## EXERCISE DESCRIPTION
Scan the data below for the string "have". Copy every line where it appears.

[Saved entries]
* * *

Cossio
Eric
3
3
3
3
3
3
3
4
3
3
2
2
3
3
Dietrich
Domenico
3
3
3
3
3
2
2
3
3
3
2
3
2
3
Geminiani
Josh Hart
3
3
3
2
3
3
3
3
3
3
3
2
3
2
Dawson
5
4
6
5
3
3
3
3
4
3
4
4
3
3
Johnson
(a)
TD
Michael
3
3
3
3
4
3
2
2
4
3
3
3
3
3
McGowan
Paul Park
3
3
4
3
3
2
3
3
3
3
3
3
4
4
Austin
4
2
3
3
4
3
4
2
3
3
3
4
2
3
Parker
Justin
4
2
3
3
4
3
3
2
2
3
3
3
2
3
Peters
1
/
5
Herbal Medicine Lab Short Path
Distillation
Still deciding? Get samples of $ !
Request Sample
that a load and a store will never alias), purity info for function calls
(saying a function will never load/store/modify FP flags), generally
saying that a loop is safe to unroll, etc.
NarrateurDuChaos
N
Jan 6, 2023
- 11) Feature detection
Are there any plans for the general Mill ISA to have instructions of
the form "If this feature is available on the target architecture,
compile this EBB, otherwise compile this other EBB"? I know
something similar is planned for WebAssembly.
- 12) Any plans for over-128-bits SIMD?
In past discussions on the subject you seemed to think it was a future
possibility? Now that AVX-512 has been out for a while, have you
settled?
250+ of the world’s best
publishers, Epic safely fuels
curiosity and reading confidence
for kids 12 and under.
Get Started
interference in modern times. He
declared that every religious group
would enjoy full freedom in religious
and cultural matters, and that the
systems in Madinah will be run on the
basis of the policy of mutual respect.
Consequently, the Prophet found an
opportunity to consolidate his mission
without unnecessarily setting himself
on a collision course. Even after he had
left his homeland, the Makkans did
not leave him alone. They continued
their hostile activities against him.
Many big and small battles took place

* * *

## ANSWER TO THIS PROBLEM
Are there any plans for the general Mill ISA to have instructions of
possibility? Now that AVX-512 has been out for a while, have you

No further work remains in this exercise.